Anche quando il cinema ci proponeva Jekill & Hyde o l'"uomo invisibile", dava forma a nostre angoscie interiori tentanti vie di fuga, ma allora (e perfino ancora nel 1968 di «2001 - Odissea nello spazio» l'uomo stava da una parte e il computer dall'altra, sia pure già dotato di propria intelligenza autonoma) non s'era usciti da una concezione umanistica dell'evoluzione. Oggi invece già s'intravvede sia la connessione simbiotica fra uomo e computer, sia quale supponibile progressione è ad essa forse non inevitabilmente ma comunque fermamente postulata: il futuro che si chiama cyborg è ormai a portata di man che ne tocca consistenti prodromi. E allora film che ci propongono macchine elettroniche le quali ci leggono in testa, sensitivi e paranormali che diventano padroni a distanza dei circuiti di quelle macchine, automi con un vero cervello nella propria scatola, innesti robotici con inserzione di capsule o di prese per spinotti nei tessuti vivi di uomini e donne, altro non fanno che prendere atto di angoscie in noi davvero già latenti. Magari le abbiamo sognate la notte e dimenticate la mattina, ma nel pacchetto di schede subconsciamente gestite della nostra psiche è alcun tempo che sono già inserite. Paghiamo il biglietto, vediamo il film e le riconosciamo, sono quelle.

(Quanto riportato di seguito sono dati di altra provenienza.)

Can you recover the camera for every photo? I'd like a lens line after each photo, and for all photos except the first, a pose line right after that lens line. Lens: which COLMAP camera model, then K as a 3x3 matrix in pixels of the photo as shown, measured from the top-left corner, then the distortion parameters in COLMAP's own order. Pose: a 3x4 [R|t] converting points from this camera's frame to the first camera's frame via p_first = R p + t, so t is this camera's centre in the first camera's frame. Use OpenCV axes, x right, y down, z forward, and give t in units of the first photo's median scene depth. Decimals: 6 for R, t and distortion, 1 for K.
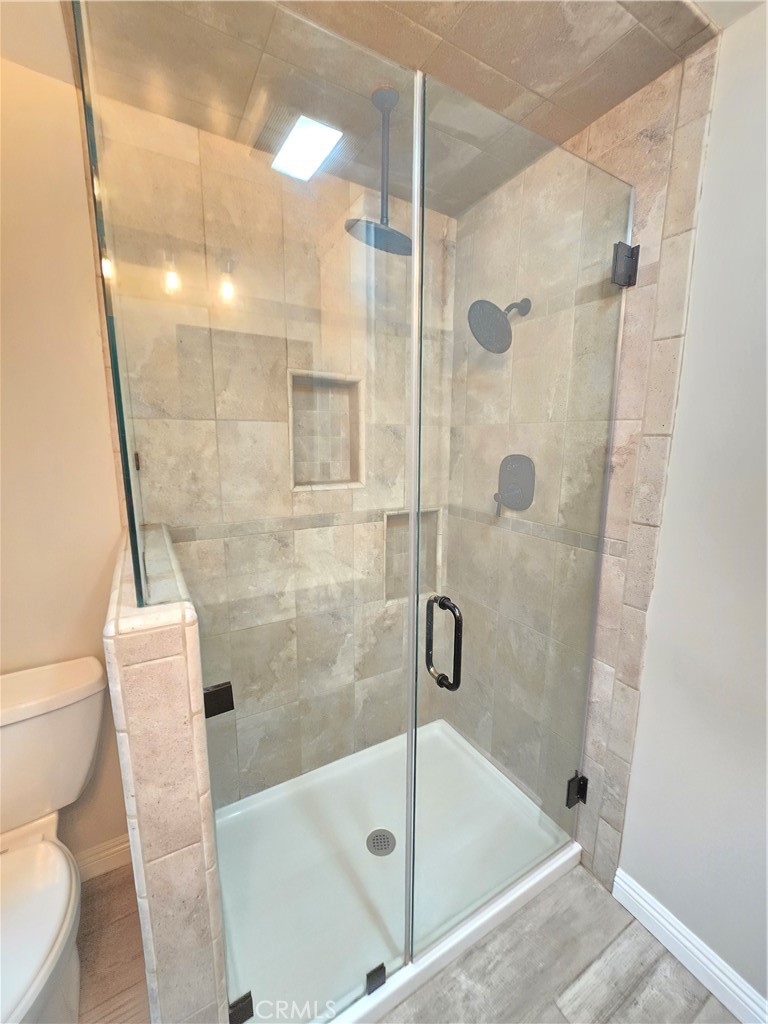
lens RADIAL K [[421.3, 0, 383.2], [0, 421.3, 509.2], [0, 0, 1]] dist [-0.007702, 0.002741]
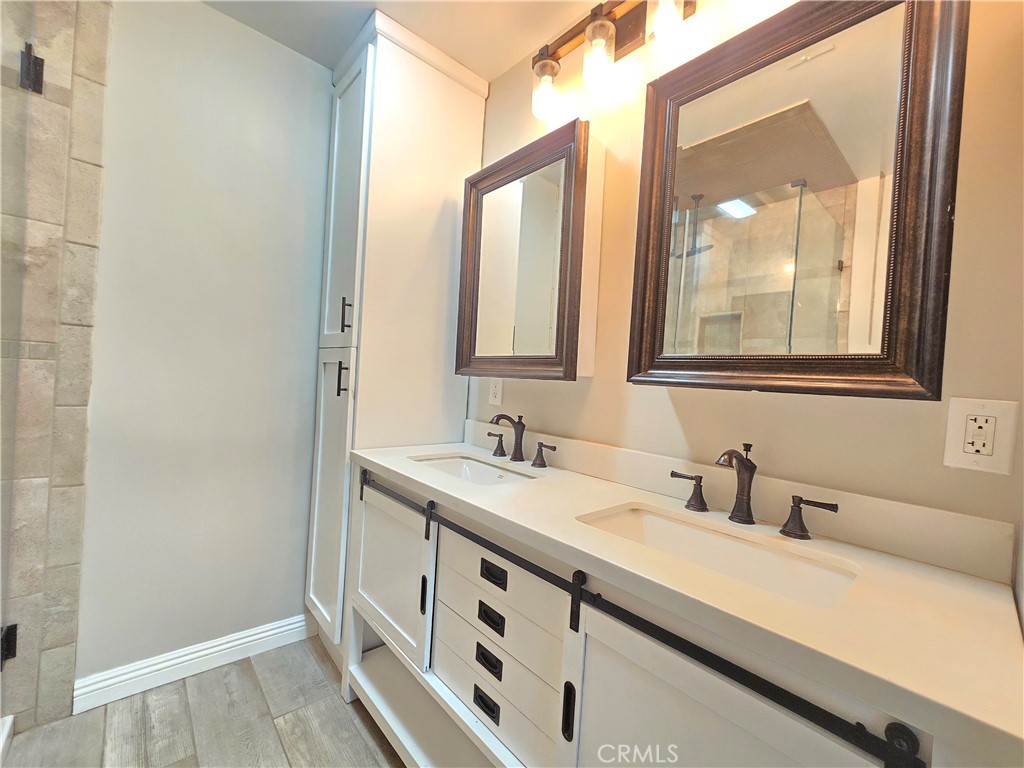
lens RADIAL K [[421.3, 0, 512.8], [0, 421.3, 384.9], [0, 0, 1]] dist [-0.007702, 0.002741]
pose [[-0.204575, -0.025358, 0.978522, -0.618481], [0.102398, 0.993625, 0.047157, 0.234398], [-0.973480, 0.109846, -0.200674, 0.128632]]
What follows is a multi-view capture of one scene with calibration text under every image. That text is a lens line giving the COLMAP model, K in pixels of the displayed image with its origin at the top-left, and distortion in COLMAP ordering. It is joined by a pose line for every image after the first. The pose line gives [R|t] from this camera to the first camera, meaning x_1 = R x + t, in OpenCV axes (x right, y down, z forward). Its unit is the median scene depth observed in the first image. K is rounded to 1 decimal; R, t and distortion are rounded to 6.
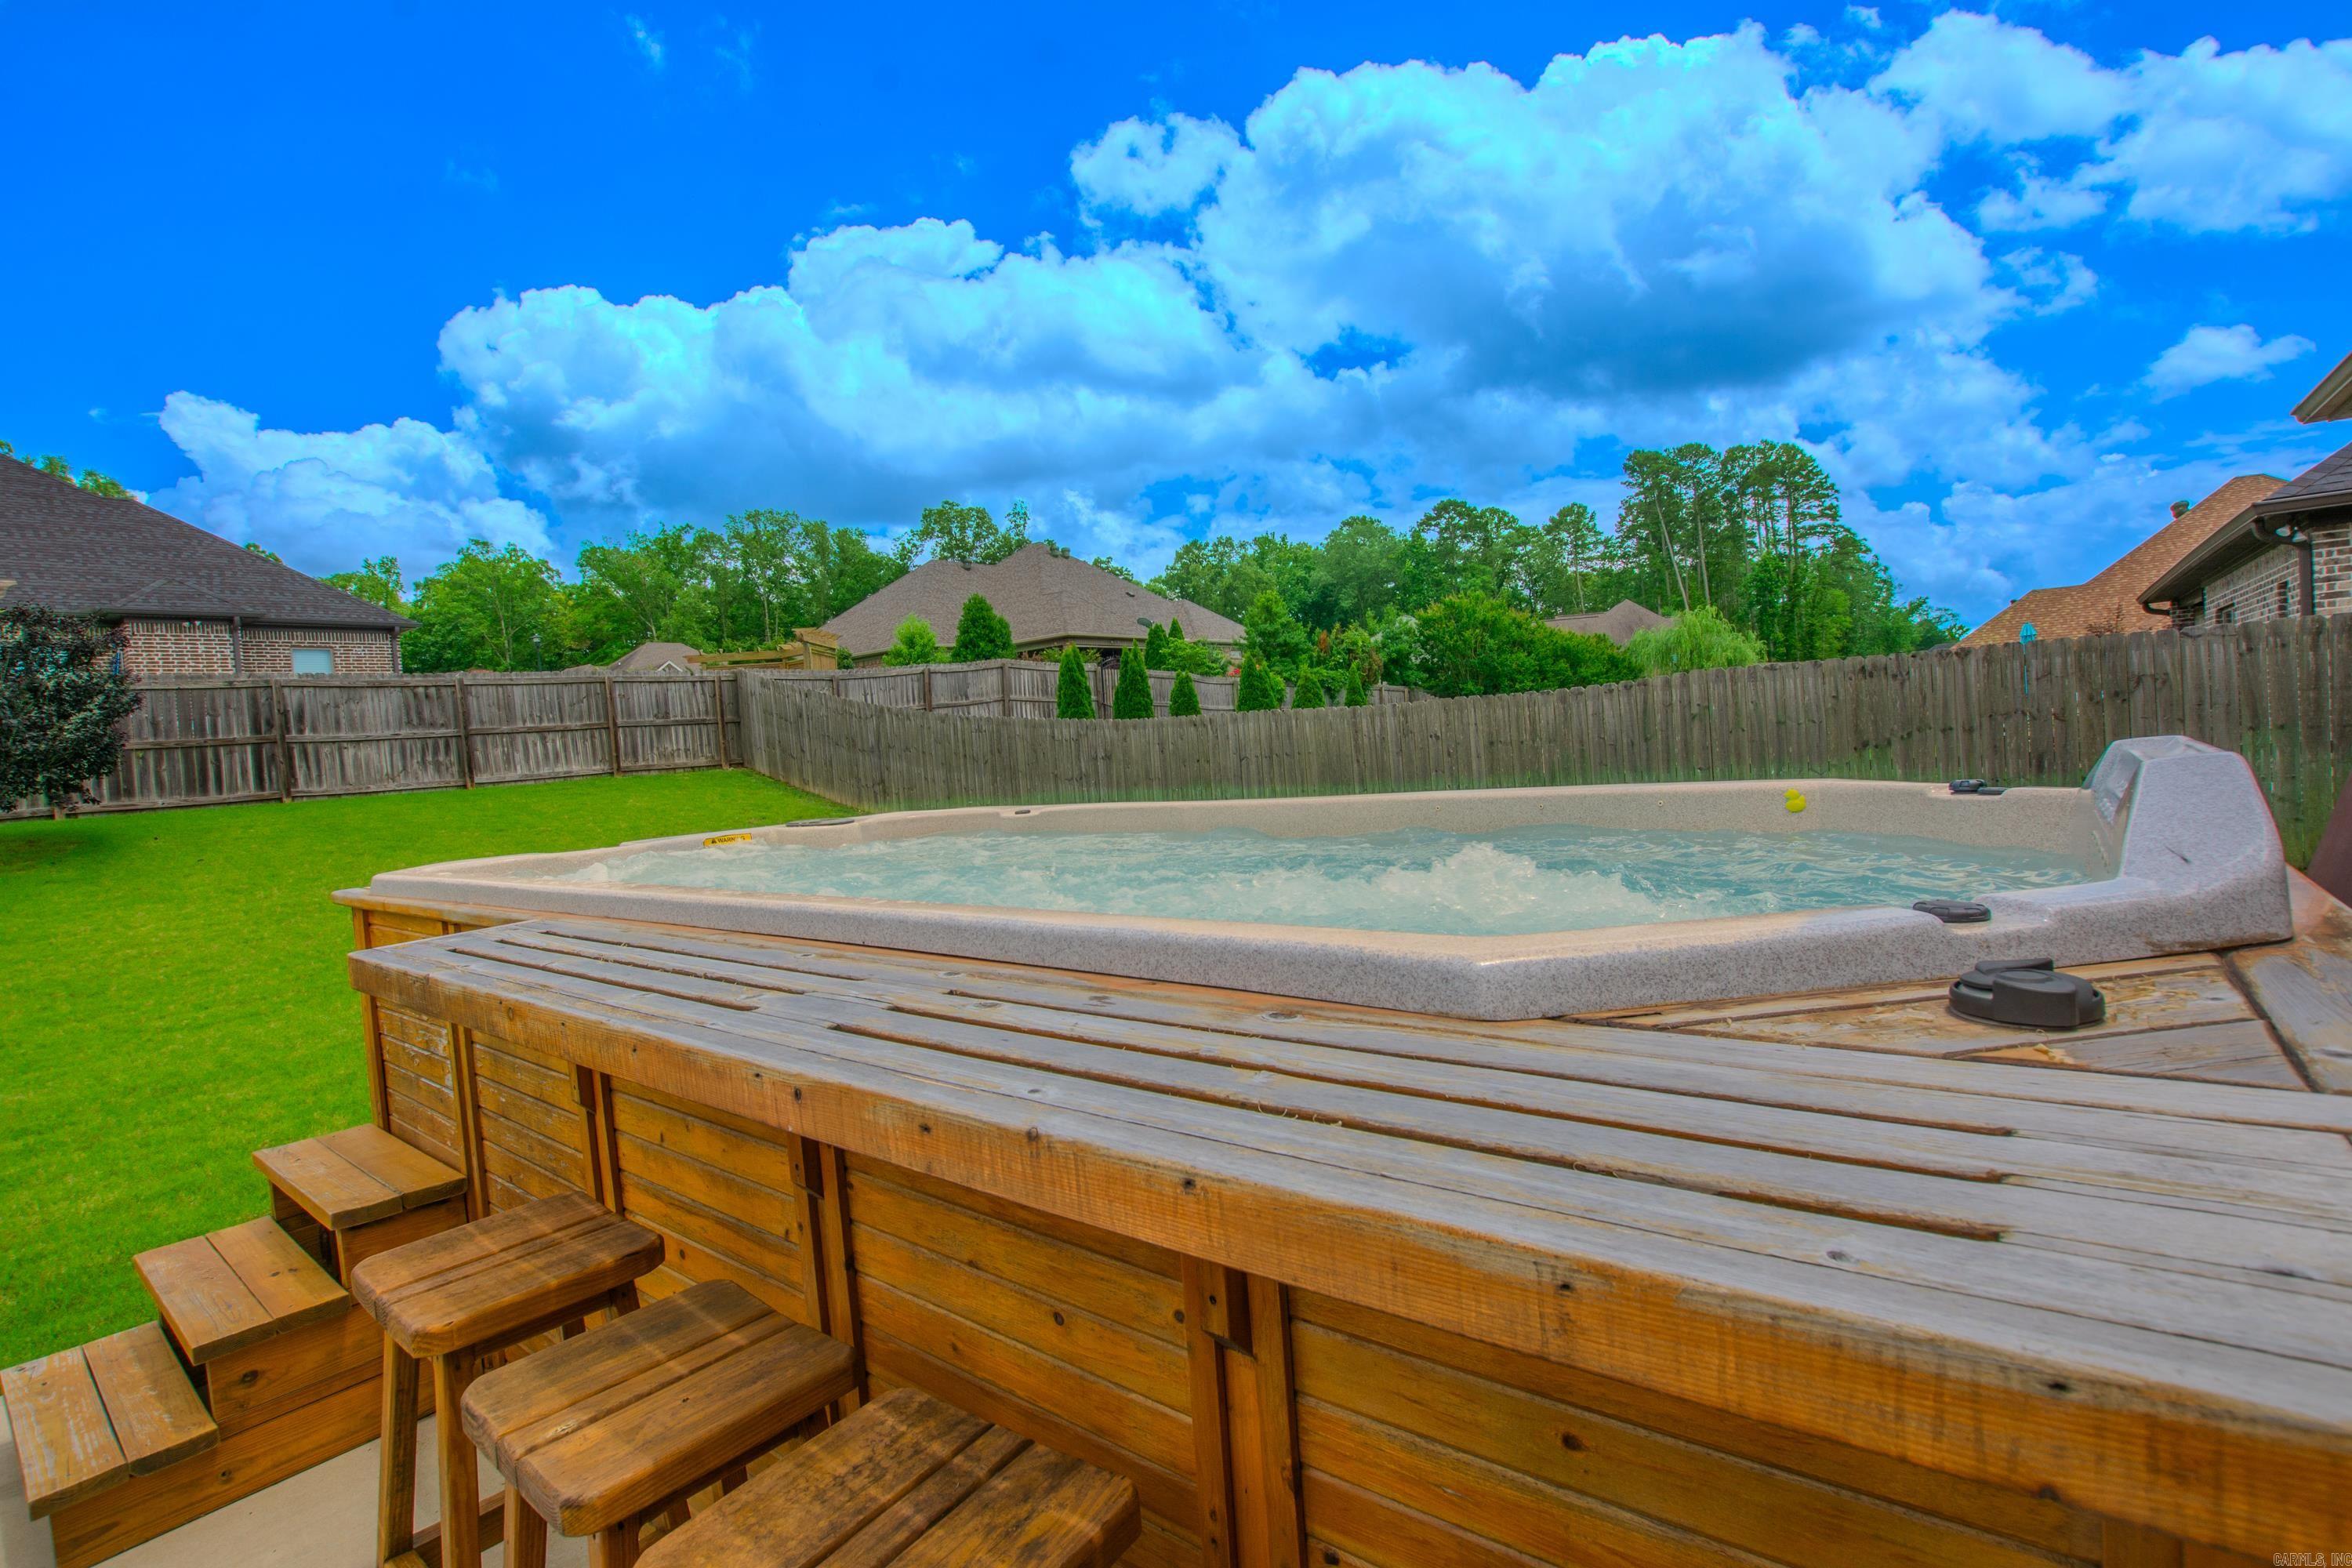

Uscendo dal cinema ci possiamo anche dire che le fondamenta della storia sono troppo fragili per reggere tante iperboli narrative, che il finale è tradizionalmente banale, e talvolta magari che qualcuno degli attori non è un granchè. Ma il brivido di preoccupazione del brave new world in cui potranno vivere i nostri figli e/o nipoti cibernetizzati, bèh, quello dentro sì che ci resta ed è anche difficile scacciarlo perchè sappiamo trattarsi di percorsi secondo logica di massima prevedibili, comunque possibili, e non certo di fantasie da cartone animato. Nè aiuta queste latenti angosce (che esorcizziamo usando quotidianamente e anche con soddisfazione il computer per tutti i reali e versatili vantaggi da esso intanto ricevuti in dono) il pensiero di una possibile reversibilità di una profezia così. La quale - peraltro - da una sola cosa può provenire, e cioè da una catastrofe nucleare. Un'altra e più grande Cernobyl sarebbe sempre un'incidente ma un'uso bellico dell'atomo può, oggi come oggi, anche essere volitivo. Nell'un caso e nell'altro sarebbe per l'uomo forse un "game over", insomma un ricominciare "dal principio", e cioè da molto ma molto lontano dal punto dalla sua storia fin qui raggiunto. (E non è questa comunque l'ipotesi peggiore).
Sta di fatto che in questi giorni sui giornali s'è potuto scorgere segnalato più d'un collegamento fra il soggetto di questo film (una prevenzione di polizia mirata contro i reati, che cambia il futuro anche di persone che forse poi al dunque non li avrebbero commessi) e la teoria della guerra preventiva recentemente enunciata dalla presidenza della maggiore potenza economica e militare che sembra oggi esserci su questo nostro sempre più precario pianeta. Peraltro proprio da essa più di qualunque altra reso (terra, acqua, cielo) ecologicamente inquinato; cosa che insiste protervamente a fare, rifiutando firma a trattati, nonostante le si stia internazionalmente da più parti tirando la giacca.
Mi rendo conto, rileggendo, d'aver appena finito di scrivere la più buia senza dubbio di queste finora quarantadue rubriche di molto vario tenore. Ma anche di non aver fatto, riga per riga, nulla di più che gelidamente descrivere.